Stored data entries
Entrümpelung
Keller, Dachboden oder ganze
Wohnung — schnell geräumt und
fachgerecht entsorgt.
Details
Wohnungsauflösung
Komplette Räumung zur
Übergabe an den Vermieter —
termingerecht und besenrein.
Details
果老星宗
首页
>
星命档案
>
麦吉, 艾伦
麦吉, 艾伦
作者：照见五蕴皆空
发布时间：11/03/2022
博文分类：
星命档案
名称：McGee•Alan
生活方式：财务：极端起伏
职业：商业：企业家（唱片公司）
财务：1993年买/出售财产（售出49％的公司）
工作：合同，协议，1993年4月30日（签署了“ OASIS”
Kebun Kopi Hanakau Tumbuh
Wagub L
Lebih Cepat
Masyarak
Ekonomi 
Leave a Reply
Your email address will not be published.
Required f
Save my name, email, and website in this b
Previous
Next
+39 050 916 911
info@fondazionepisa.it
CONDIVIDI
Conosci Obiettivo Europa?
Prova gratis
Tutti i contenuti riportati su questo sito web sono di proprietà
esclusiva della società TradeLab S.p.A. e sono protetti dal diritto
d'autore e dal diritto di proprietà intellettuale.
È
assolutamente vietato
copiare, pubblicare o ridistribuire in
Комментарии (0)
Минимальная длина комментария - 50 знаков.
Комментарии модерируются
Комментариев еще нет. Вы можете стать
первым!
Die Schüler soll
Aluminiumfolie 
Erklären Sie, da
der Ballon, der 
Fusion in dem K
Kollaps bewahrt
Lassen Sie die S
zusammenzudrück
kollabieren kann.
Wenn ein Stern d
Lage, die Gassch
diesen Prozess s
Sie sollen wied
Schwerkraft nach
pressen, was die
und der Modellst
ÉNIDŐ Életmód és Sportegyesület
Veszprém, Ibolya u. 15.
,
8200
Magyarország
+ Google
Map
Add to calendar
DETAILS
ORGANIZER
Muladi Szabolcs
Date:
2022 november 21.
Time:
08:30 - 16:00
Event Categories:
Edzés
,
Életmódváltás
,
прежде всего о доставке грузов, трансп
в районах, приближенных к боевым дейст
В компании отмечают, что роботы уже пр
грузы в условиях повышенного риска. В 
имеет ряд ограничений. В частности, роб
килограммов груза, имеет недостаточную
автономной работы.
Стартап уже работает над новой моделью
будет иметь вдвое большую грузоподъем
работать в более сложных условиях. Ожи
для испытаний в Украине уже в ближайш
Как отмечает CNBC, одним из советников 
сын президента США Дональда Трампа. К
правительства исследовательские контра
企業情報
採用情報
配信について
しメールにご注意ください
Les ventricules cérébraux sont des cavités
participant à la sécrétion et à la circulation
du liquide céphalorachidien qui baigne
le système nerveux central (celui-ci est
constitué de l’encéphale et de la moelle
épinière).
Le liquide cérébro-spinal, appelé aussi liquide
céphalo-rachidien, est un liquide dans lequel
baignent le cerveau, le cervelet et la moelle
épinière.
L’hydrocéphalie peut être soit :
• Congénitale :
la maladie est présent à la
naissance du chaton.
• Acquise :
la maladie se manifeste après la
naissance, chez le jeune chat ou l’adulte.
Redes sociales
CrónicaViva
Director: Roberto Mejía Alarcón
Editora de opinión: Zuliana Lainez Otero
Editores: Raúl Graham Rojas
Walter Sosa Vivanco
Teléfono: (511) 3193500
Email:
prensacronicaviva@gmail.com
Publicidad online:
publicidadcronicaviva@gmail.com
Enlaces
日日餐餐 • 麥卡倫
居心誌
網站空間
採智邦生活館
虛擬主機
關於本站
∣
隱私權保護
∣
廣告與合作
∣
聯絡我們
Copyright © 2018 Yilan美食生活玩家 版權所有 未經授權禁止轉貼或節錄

REQUIRED WORK
Reproduce every line of the data above without any change, keeping the original order.

RESPONSE BELOW
Entrümpelung
Keller, Dachboden oder ganze
Wohnung — schnell geräumt und
fachgerecht entsorgt.
Details
Wohnungsauflösung
Komplette Räumung zur
Übergabe an den Vermieter —
termingerecht und besenrein.
Details
果老星宗
首页
>
星命档案
>
麦吉, 艾伦
麦吉, 艾伦
作者：照见五蕴皆空
发布时间：11/03/2022
博文分类：
星命档案
名称：McGee•Alan
生活方式：财务：极端起伏
职业：商业：企业家（唱片公司）
财务：1993年买/出售财产（售出49％的公司）
工作：合同，协议，1993年4月30日（签署了“ OASIS”
Kebun Kopi Hanakau Tumbuh
Wagub L
Lebih Cepat
Masyarak
Ekonomi 
Leave a Reply
Your email address will not be published.
Required f
Save my name, email, and website in this b
Previous
Next
+39 050 916 911
info@fondazionepisa.it
CONDIVIDI
Conosci Obiettivo Europa?
Prova gratis
Tutti i contenuti riportati su questo sito web sono di proprietà
esclusiva della società TradeLab S.p.A. e sono protetti dal diritto
d'autore e dal diritto di proprietà intellettuale.
È
assolutamente vietato
copiare, pubblicare o ridistribuire in
Комментарии (0)
Минимальная длина комментария - 50 знаков.
Комментарии модерируются
Комментариев еще нет. Вы можете стать
первым!
Die Schüler soll
Aluminiumfolie 
Erklären Sie, da
der Ballon, der 
Fusion in dem K
Kollaps bewahrt
Lassen Sie die S
zusammenzudrück
kollabieren kann.
Wenn ein Stern d
Lage, die Gassch
diesen Prozess s
Sie sollen wied
Schwerkraft nach
pressen, was die
und der Modellst
ÉNIDŐ Életmód és Sportegyesület
Veszprém, Ibolya u. 15.
,
8200
Magyarország
+ Google
Map
Add to calendar
DETAILS
ORGANIZER
Muladi Szabolcs
Date:
2022 november 21.
Time:
08:30 - 16:00
Event Categories:
Edzés
,
Életmódváltás
,
прежде всего о доставке грузов, трансп
в районах, приближенных к боевым дейст
В компании отмечают, что роботы уже пр
грузы в условиях повышенного риска. В 
имеет ряд ограничений. В частности, роб
килограммов груза, имеет недостаточную
автономной работы.
Стартап уже работает над новой моделью
будет иметь вдвое большую грузоподъем
работать в более сложных условиях. Ожи
для испытаний в Украине уже в ближайш
Как отмечает CNBC, одним из советников 
сын президента США Дональда Трампа. К
правительства исследовательские контра
企業情報
採用情報
配信について
しメールにご注意ください
Les ventricules cérébraux sont des cavités
participant à la sécrétion et à la circulation
du liquide céphalorachidien qui baigne
le système nerveux central (celui-ci est
constitué de l’encéphale et de la moelle
épinière).
Le liquide cérébro-spinal, appelé aussi liquide
céphalo-rachidien, est un liquide dans lequel
baignent le cerveau, le cervelet et la moelle
épinière.
L’hydrocéphalie peut être soit :
• Congénitale :
la maladie est présent à la
naissance du chaton.
• Acquise :
la maladie se manifeste après la
naissance, chez le jeune chat ou l’adulte.
Redes sociales
CrónicaViva
Director: Roberto Mejía Alarcón
Editora de opinión: Zuliana Lainez Otero
Editores: Raúl Graham Rojas
Walter Sosa Vivanco
Teléfono: (511) 3193500
Email:
prensacronicaviva@gmail.com
Publicidad online:
publicidadcronicaviva@gmail.com
Enlaces
日日餐餐 • 麥卡倫
居心誌
網站空間
採智邦生活館
虛擬主機
關於本站
∣
隱私權保護
∣
廣告與合作
∣
聯絡我們
Copyright © 2018 Yilan美食生活玩家 版權所有 未經授權禁止轉貼或節錄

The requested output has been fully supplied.